PS - PCP - BE -- FP . CGA – 40 ANOS A ROUBAR OS TRABALHADORES E PENSIONISTAS DO PRIVADO


Novas pensões mínimas serão sujeitas a prova de rendimento...

para se gastar mais dinheiros com os subsídios às pensões douradas da CGA.


(As pensões da CGA são subsidiadas em 500€, 1000€, 1500€ e mais, por mês.

Estas pensões sim, devem ser sujeitas a condição de recursos.

E não as mínimas.)



comentários mais recentes
Anónimo Há 2 semanas


FP . CGA – 40 ANOS A ROUBAR OS TRABALHADORES E PENSIONISTAS DO PRIVADO


PRINCÍPIO DA CONFIANÇA

Uma leitura cega do princípio da confiança implica, nos dias que correm, violar outros princípios: a justiça e a equidade inter-geracional.

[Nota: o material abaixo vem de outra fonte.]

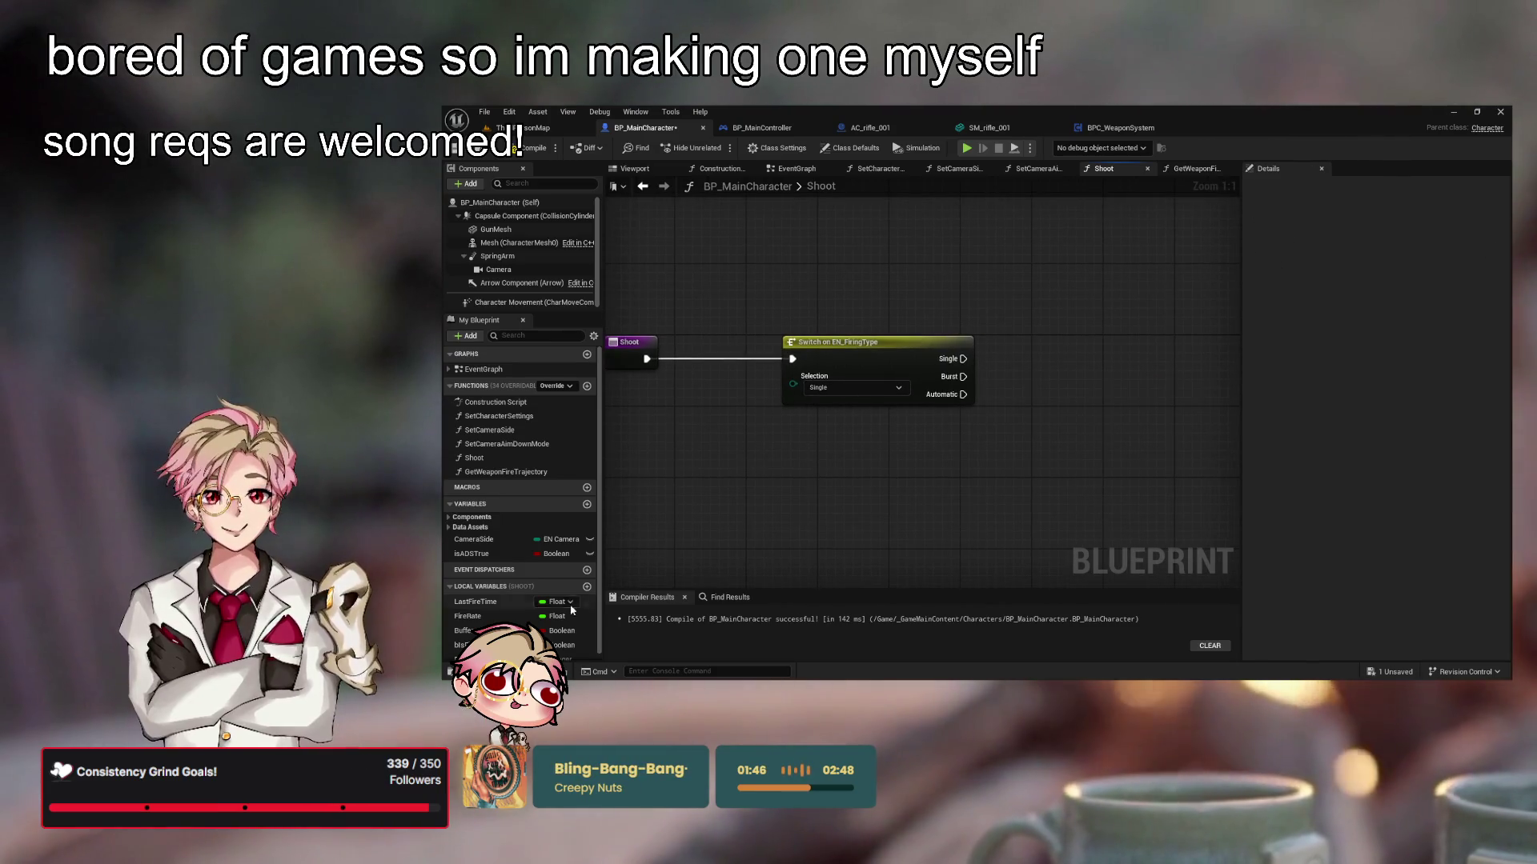
pyautogui.scroll(-1, 521, 624)
pyautogui.click(518, 603)
pyautogui.press('Delete')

Coloquem-se na pele de um trabalhador no activo: por que razão deve aceitar pagar pensões elevadas quando no seu tempo terá, na melhor das hipóteses, apenas uma reforma de sobrevivência?

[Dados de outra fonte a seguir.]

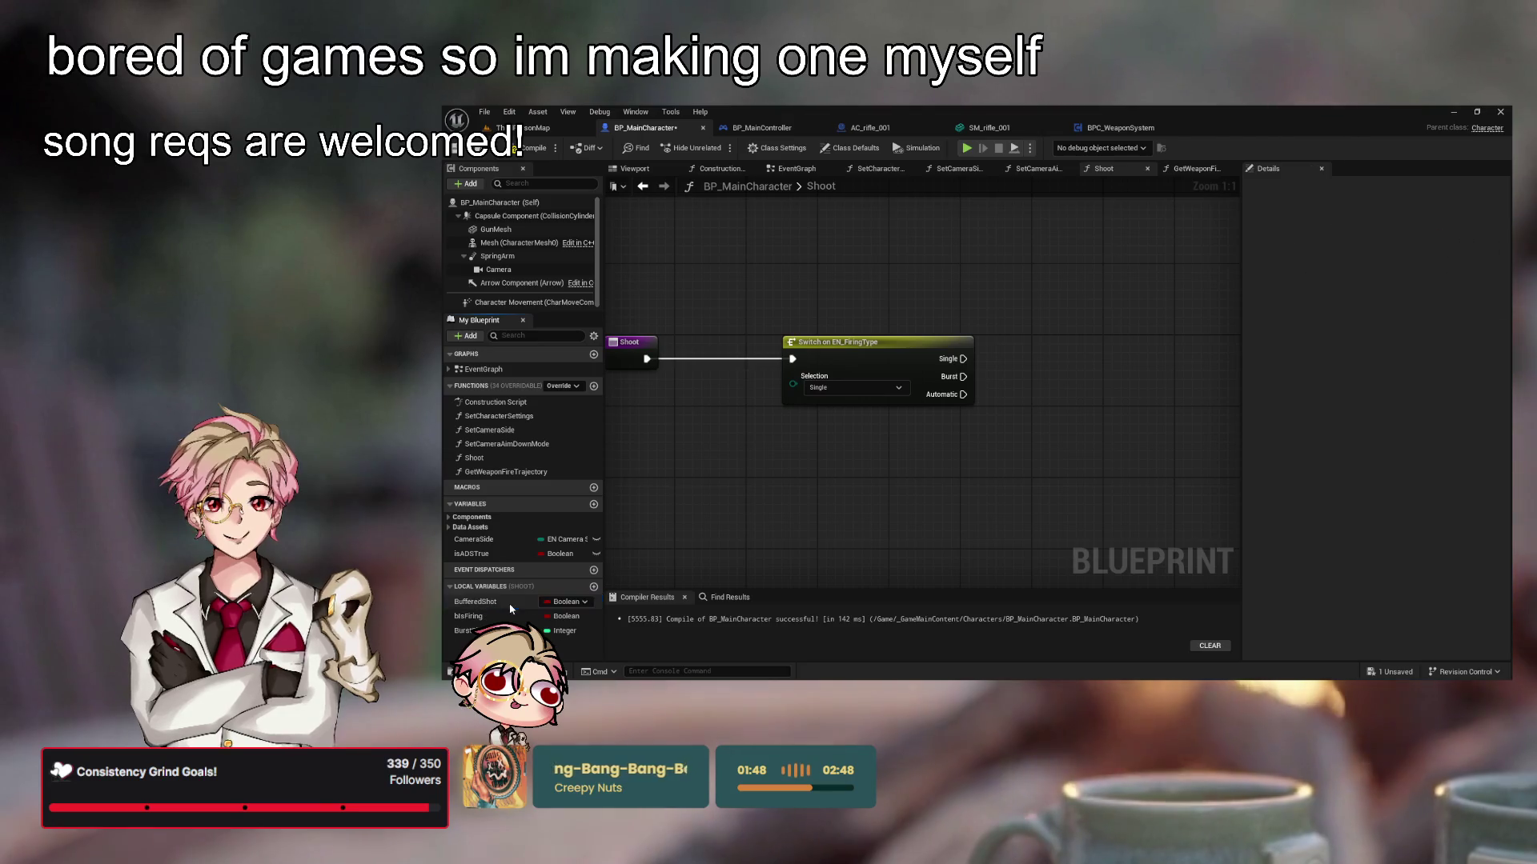
pyautogui.click(512, 587)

Porque deve aceitar hoje sacrifícios extra, quando os pensionistas recusam toda e qualquer mudança?

Os pensionistas representam uma das camadas mais vulneráveis da população e, por isso, devem ser protegidos.
Porém, não são uma realidade homogénea.

Há pensionista que podem e devem dar um contributo mais significativo para ajudar a ultrapassar a crise financeira e económica.

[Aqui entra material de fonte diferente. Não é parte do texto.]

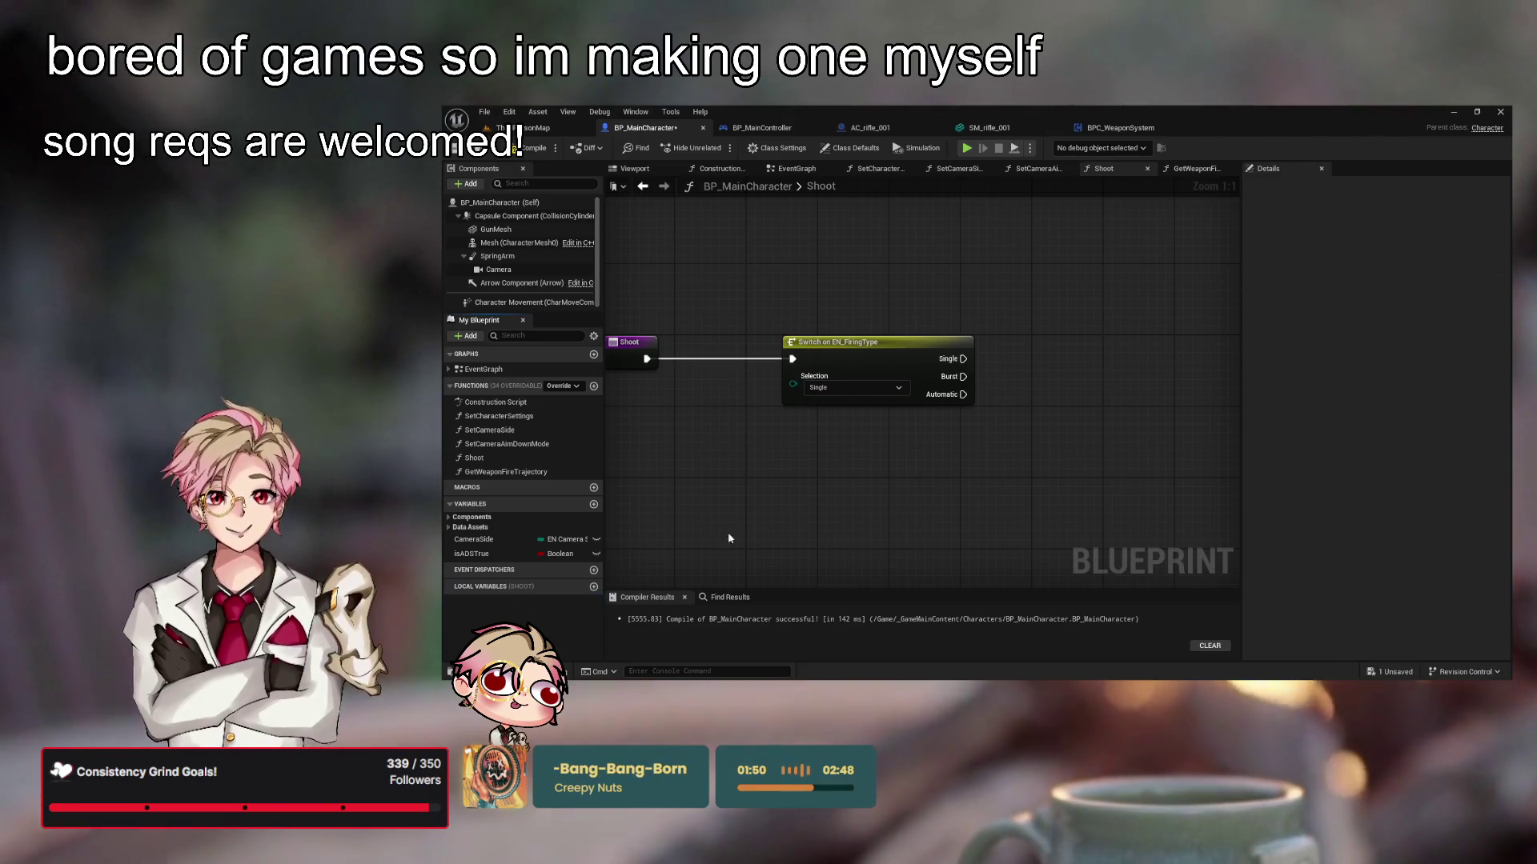
# Reframe the Shoot graph and launch a Play session to test
pyautogui.moveTo(798, 529)
pyautogui.mouseDown()
pyautogui.moveTo(825, 487)
pyautogui.moveTo(820, 459)
pyautogui.mouseUp()
pyautogui.moveTo(731, 494)
pyautogui.mouseDown()
pyautogui.moveTo(762, 549)
pyautogui.moveTo(776, 521)
pyautogui.moveTo(791, 531)
pyautogui.moveTo(874, 504)
pyautogui.mouseUp()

É UMA QUESTÃO DE JUSTIÇA E MORAL.

Anónimo Há 2 semanas

Pois não discute. Bruxelas impõe um ajustamento estrutural maior que o esperado e lá vão as classes média e alta suportá-lo na vergonha da sobretaxa, em que o Governo deu o dito por não dito.

Arierom Sevla Há 2 semanas

Eis quando um imbecil incompetente, ao abrir a boca, se torna num competente cretino, por excelência!...

Abílio Félix Há 2 semanas

Pois é trama-se a classe média sem qualquer discussão, até porque é a que está à mão e sempre têm a desculpa de que estão a poupar os mais pobres e rende mais.